NASA Considers Curiosity’s First Exploration Target

By Frank Morring, Jr., Guy Norris
Source: Aviation Week & Space Technology

August 20, 2012

Frank Morring, Jr., and Guy Norris Pasadena, Calif.

As the sky-crane descent-stage hovered over the landing site, lowering the rover Curiosity to the surface of Mars on cables, its thrusters blasted deep enough to give investigators an unexpected chance to look all the way down to bedrock. But the excavation zone is also giving mission planners pause as they consider where Curiosity should start its exploration.

It remains to be seen where the rover will drive first. “We probably aren't going to know for a week or two, until we have completed CAP1B [commissioning phase], and we don't have to make that decision at this point,” says John Grotzinger, mission chief scientist.

The choice is boiling down to three main options, the first of which is to study the excavation zone created by the descent thrusters' blast. Grotzinger says the Jet Propulsion Laboratory (JPL) team is “concerned about the level of contamination—not just the hydrazine [rocket fuel] and heating, but also the fractured rock. The team has thought about it and we think the first sample ought to be Mars, rather than something we did to alter it.”

A second option is an area of interesting morphology some 500 meters (1,640 ft.) to the east of Curiosity, where images indicate the convergence of three separate forms of terrain. This could present a target-rich environment where the fluvial features indicative of an ancient watery past give way to “everything else downstream” says Grotzinger. “We are pretty sure that mantling material is obscuring that, and there's lots of interest in answering that question.”

The third option is simply to characterize the landing site and then “get going,” he adds. Curiosity's overall transit speed between areas of interest is going to be slow at first, while checks continue and operators become familiar with the rover. However, Grotzinger says that although the rover incorporates better autonomous systems, these are not “quantum” improvements over the Mars Exploration Rovers. “I honestly don't think we will move much faster than Spirit or Opportunity,” he says.

The JPL team expects Curiosity to take about one year to navigate through dark-colored active sand dunes and around obstacles to make it to a target area “a few hundred meters up in elevation” on the slopes of the 5.5-km-tall (18,000-ft.) Mount Sharp, according to MSL Deputy Project Scientist Ashwin Vasavada.
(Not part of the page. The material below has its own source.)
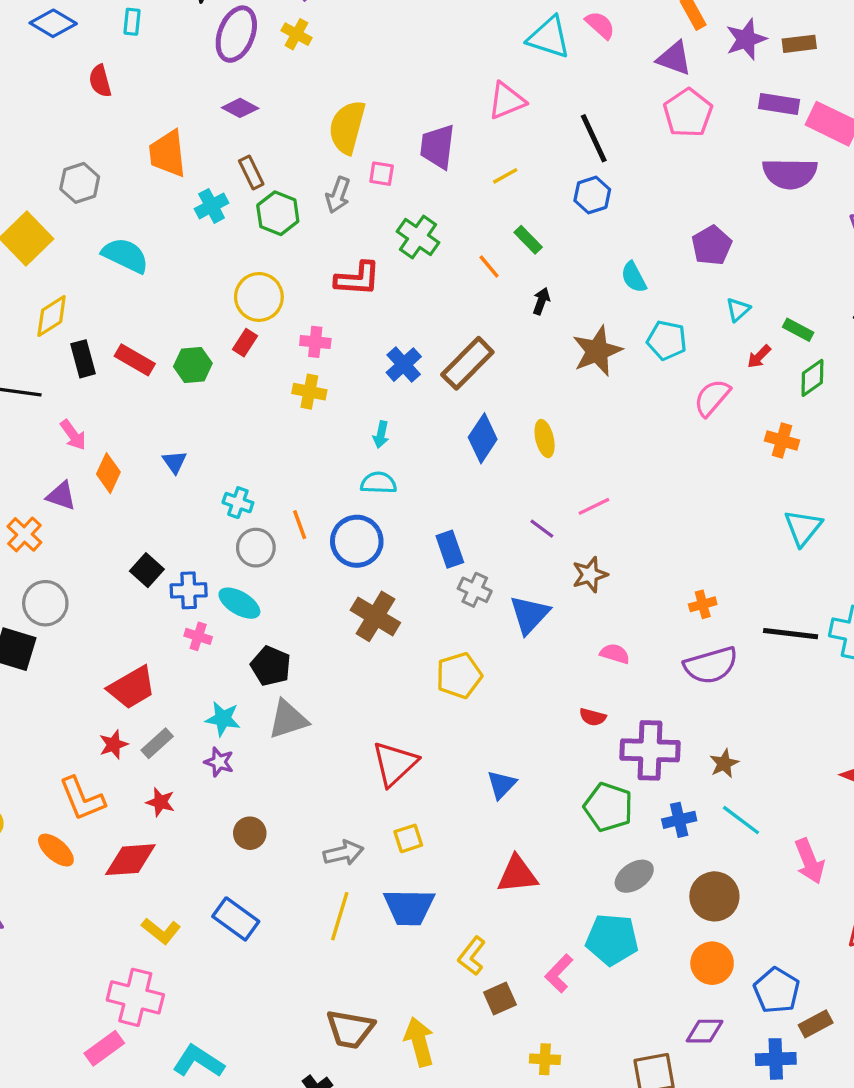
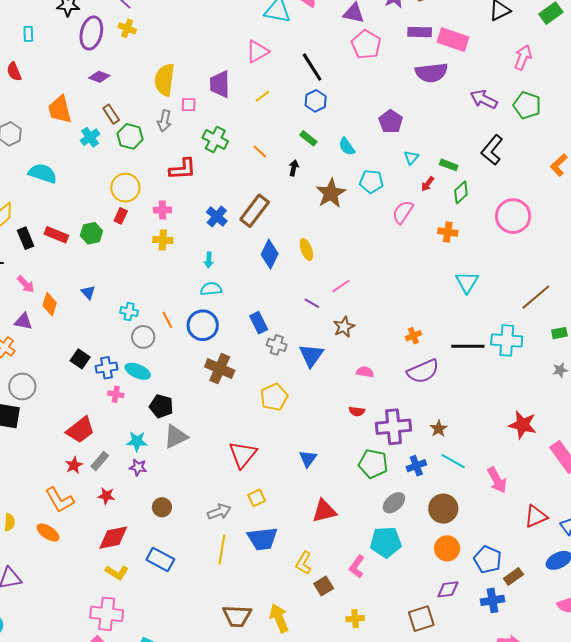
green rectangle: (528, 240) -> (308, 138), moved
red diamond: (130, 860) -> (113, 538), moved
The rover is expected to drive “something like a football field a day” at top speed, and will “have to find a gap in the dune field to give us safe passage.” There will also be “some challenges that will slow us down,” Vasavada adds.

And the team scientists will want to stop along the way to explore interesting terrain. “Anytime we characterize something, it's probably a few weeks of activity, because it might mean acquiring a sample, for example,” Vasavada says. “[It] takes a few weeks to find a place to get the sample, deploy the arm, acquire the sample and process it in our lab.”

Scientists started mapping the terrain inside Gale Crater even before Curiosity landed, using high-resolution data from cameras in orbit around Mars. Dawn Sumner, a science team member from the University of California at Davis, says she and her colleagues divided the target landing and roving area into 1-mi. squares and are inventorying the features in each using the overhead data.